Option 2: Trade Versteeg, re-sign Krugs, goodbye Oduya
A trade of Versteeg would free up $2.2 million and give the team nearly $3.2 million in cap space. That would allow Bowman to offer up to $2.6 million to Kruger while leaving $575,000, the league's minimum salary, for a seventh defenseman. If the Hawks are confident in Daley to be a top-four defenseman next season, they also might be fine with TVR and David Rundblad as a third pairing. Toss in a cheap defenseman as the emergency seventh guy and the roster would be set even with Bickell still around. The Hawks probably prefer to keep Versteeg around next season, though, so I would imagine they'd push for Option 1 instead.
Option 3: Trade Bickell and Versteeg/Shaw, re-sign Krugs and Oduya
Another possibility is that the Hawks could try to clear Bickell and another player's salaries in order to re-sign both Kruger and Oduya. The problem is that they probably couldn't clear more than $5 million, and at that point you're asking Oduya to take a significant pay cut in order to stay in Chicago.
Maybe that happens, especially given that patience Oduya has shown already this summer, but it's not something to bank on. Again, in an ideal world, you move Bickell's whole salary, then maybe shedding Versteeg as well would give you enough to re-sign Kruger and Oduya. An ideal world wouldn't have involved trading Sharp and Saad, though, so we're well past that.
The Blackhawks have tried hard to be balanced this summer, adding a number of key veterans in addition to a potential building block in Marko Dano. The team's inability to trade Bickell's contract has become a major obstacle, but Bowman has worked hard to move around the pieces and put the team in a position to ice an impressive lineup even if the overpriced winger's whole salary cannot be moved. A quick look at the team's roster for next season shows some risk in unproven players, but one that still generally holds up among the best in the league.

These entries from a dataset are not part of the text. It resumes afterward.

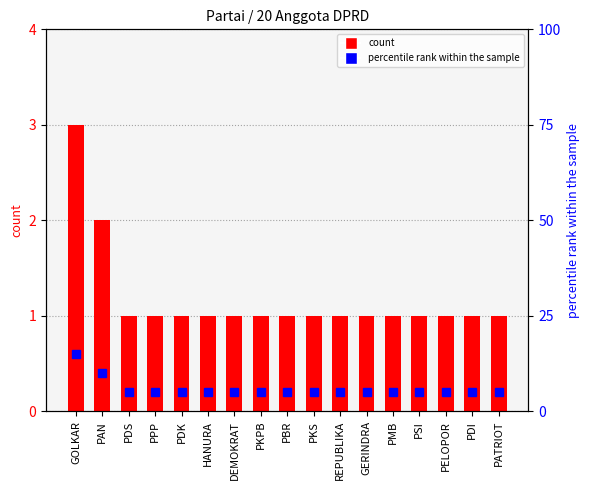

What is the label of the 13th bar from the left?

PMB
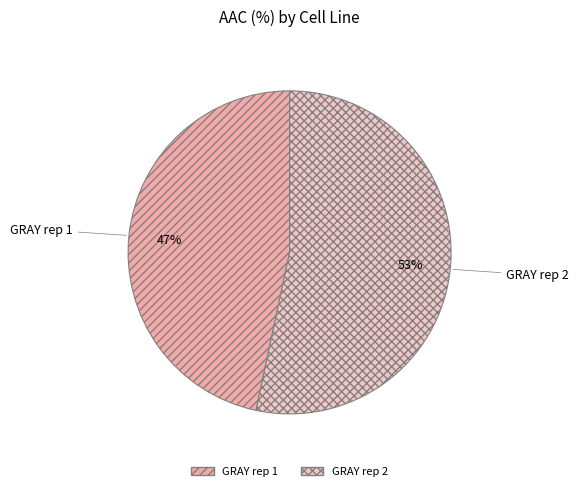

To the nearest percent, what is the combined percentage of GRAY rep 2 and GRAY rep 1?

100%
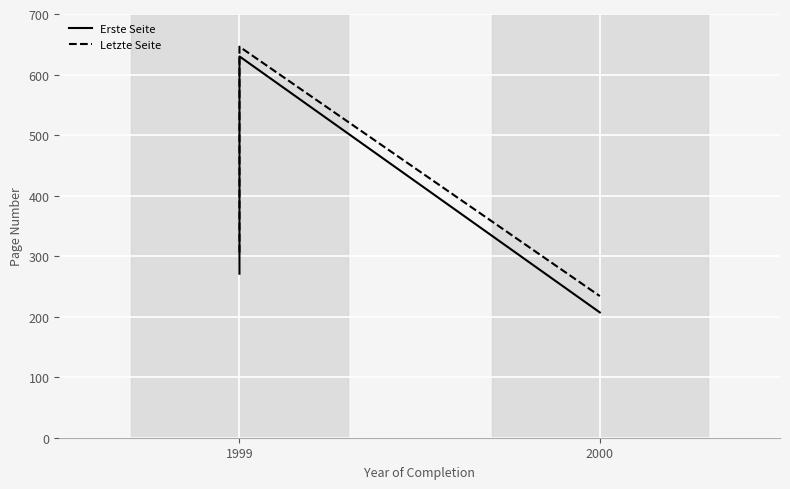

At 1999, list the series in order from largest to smallest.

Letzte Seite, Erste Seite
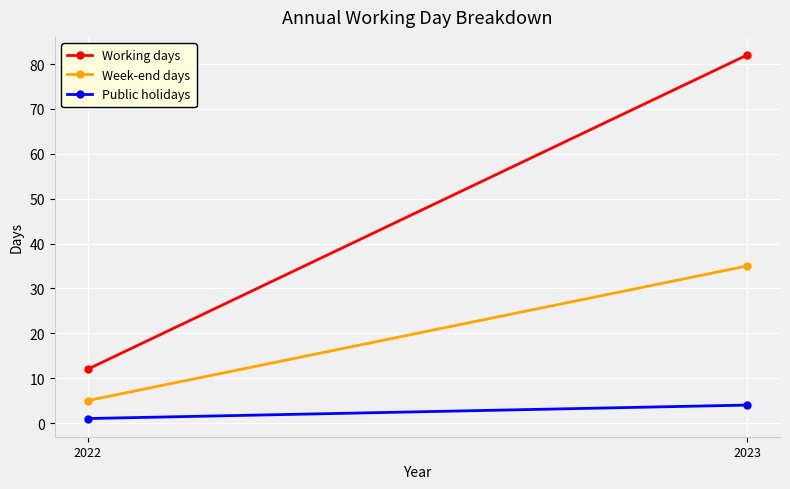

Which label corresponds to the largest value in the chart?

2023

Toews and Hossa will still lead the first line. Kane has an intriguing new linemate in Artem Anisimov. Dano and Teuvo Teravainen are both very exciting young players. The big Russian additions, Panarin and Viktor Tikhonov, may be wild cards, but the potential is undeniable there, too. A top-heavy defensive corps is nothing new.
There are fair questions all around, from who will be the first line left winger to whether Daley's ugly possession numbers are a legit issue. If both Bickell and another forward are traded, the team's forward depth won't look quite as impressive either. Bowman has made his big moves for the summer and come out with a good-looking team, though, which might be worth appreciating when you consider (a) apparently nobody wanted any of our contracts (b) Saad left the team between a rock and a $36 million contract. That he's maneuvered through those things and now just needs to make one more deal to get Kruger back, with the current roster, was no easy task.
The big deals, the roster-transforming ones, appear to be out of the way, but the Blackhawks aren't done yet. They can't be. At least one more trade has to be on the way with Kruger still hanging in the balance, and it's possible even more happens to bring back Oduya. The end of the road appears near, however, and now the biggest surprises are hopefully out of the way. A quality team still remains in Chicago, even if it's not quite the one we anticipated a few weeks ago. Just give us a Bickell trade and a Kruger re-signing and bring on October.
Oh yeah, and one more thing: Thanks Patrick. Good luck in Dallas.